== DATASET EXTRACT ==

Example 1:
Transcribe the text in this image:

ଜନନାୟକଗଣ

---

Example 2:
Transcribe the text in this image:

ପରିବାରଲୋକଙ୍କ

===

EXERCISE DIRECTIONS: Reproduce the lines above word for word.

ANSWER FOR THE TASK:
Example 1:
Transcribe the text in this image:

ଜନନାୟକଗଣ

---

Example 2:
Transcribe the text in this image:

ପରିବାରଲୋକଙ୍କ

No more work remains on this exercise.